FTZ: Island in the storm?
The cost-saving and duty-optimizing benefits of FTZs—secure areas, such as large warehouses or industrial parks, authorized by the federal government in which goods are treated as if they are outside of U.S. Customs territory for duty purposes—can help some companies navigating a volatile global trade landscape. By taking advantage of FTZs, companies can lessen the immediate effect of tariffs (excluding imports subject to Section 301 tariffs) by deferring customs duties and federal excise tax on imports until they leave the zone and enter U.S. Customs territory. Plus, duties are eliminated on imports that are later re-exported and on goods considered waste, scrap, or defective—a distinct cost benefit for businesses importing fragile items or employing manufacturing processes that produce large amounts of scrap.
Integrating FTZs into their supply chain enables businesses to take advantage of lower insurance premiums, reduce merchandise processing fees (MPFs), and streamline logistics and inventory management. Companies can also reap cost savings through inverted tariffs that give companies the option of paying duty on a finished product or on the individual components, whichever is lower. While not a panacea for tariff wars and rapidly evolving trade regulations, FTZs can help mitigate the risks posed by this volatility.
Shoring up the supply chain
In addition to (where feasible) leveraging trade instruments such as FTZs and Free Trade Agreements, importers need to focus on building resilience and responsiveness into their supply chains—and evaluating supplier relationships is part of this process. For existing suppliers and distribution partners, businesses may elect to renegotiate contracts to include tariff cost-sharing mechanisms or provisions for tariff-triggered price renegotiations.
By modelling the impacts of increased tariffs on imported goods, companies can determine whether a change in sourcing strategy could offset potentially higher costs. Similarly, by evaluating supplier and factory location density, businesses can mitigate reliance on over-taxed trade lanes and prioritize trading partners in more stable regions with less potential for disruption.
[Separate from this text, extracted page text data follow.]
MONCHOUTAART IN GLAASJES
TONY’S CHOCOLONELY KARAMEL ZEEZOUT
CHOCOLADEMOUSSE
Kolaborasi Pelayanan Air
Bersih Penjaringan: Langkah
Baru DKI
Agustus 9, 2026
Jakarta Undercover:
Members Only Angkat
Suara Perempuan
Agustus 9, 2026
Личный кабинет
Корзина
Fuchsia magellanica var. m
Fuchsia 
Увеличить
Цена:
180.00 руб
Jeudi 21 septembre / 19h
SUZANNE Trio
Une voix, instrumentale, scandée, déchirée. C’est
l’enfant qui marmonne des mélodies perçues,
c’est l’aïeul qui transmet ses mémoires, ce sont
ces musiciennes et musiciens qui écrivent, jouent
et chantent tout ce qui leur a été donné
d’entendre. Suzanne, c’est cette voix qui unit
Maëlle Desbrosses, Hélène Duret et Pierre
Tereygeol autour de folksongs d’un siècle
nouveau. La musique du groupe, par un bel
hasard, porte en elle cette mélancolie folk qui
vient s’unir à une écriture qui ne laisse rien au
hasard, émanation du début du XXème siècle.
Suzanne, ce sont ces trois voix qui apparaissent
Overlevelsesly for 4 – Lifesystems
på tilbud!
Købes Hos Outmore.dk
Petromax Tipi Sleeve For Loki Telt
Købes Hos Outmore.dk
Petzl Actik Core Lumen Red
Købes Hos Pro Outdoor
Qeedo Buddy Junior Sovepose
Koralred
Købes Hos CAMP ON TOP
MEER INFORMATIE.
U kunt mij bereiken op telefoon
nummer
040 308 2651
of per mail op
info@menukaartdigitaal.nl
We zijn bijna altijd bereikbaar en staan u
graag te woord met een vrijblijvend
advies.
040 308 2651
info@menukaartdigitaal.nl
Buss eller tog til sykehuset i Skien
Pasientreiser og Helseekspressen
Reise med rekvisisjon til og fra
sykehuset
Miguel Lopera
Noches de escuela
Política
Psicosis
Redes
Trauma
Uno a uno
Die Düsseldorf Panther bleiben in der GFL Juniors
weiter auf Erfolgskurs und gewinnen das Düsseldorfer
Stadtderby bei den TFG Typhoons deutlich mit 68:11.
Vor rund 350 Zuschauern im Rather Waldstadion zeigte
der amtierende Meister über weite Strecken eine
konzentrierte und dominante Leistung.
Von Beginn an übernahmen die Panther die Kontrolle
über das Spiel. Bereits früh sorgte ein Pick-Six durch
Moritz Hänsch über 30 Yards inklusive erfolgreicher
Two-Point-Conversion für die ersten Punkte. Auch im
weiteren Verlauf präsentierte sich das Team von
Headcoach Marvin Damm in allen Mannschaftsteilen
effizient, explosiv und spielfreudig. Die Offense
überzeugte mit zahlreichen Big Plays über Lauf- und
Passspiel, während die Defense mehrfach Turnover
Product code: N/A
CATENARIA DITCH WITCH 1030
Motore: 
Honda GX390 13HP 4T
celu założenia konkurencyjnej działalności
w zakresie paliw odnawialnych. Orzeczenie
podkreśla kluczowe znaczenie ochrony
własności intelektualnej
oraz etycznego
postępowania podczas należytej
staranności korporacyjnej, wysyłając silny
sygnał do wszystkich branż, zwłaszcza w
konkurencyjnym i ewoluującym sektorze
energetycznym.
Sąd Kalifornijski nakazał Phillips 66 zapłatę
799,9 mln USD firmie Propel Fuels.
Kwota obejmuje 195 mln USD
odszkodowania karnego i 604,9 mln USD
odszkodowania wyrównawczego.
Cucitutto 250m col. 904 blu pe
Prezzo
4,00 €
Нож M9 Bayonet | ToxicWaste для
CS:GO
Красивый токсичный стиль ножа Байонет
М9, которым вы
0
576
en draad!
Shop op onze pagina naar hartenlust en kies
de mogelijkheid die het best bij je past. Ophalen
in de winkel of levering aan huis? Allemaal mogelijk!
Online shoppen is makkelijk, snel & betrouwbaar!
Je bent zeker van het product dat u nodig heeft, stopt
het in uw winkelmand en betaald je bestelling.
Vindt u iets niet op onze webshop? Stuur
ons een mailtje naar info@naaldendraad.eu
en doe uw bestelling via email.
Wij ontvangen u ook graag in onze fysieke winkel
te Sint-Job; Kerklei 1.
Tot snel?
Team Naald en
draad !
Indeed, as trade tensions intensify, many companies are looking to diversify supplier and customer relationships and identify alternative trade lanes to limit risk exposure. According to a 2024 Descartes surveyglobal supply chain leaders feel that leveraging global trade intelligence to rapidly identify new suppliers, markets, and customers is the leading technology capability required to deliver the greatest business value in the next two years.
With the ever-present threat of new or increasing tariffs and regulatory changes, geopolitical instability, and supply chain disruptions, businesses need to explore the breadth of risk-mitigation strategies, on-the-ground tactics, and purpose-built technologies to help limit bottom-line exposure, ensure reliable customs compliance, and build a resilient and responsive supply chain moving forward.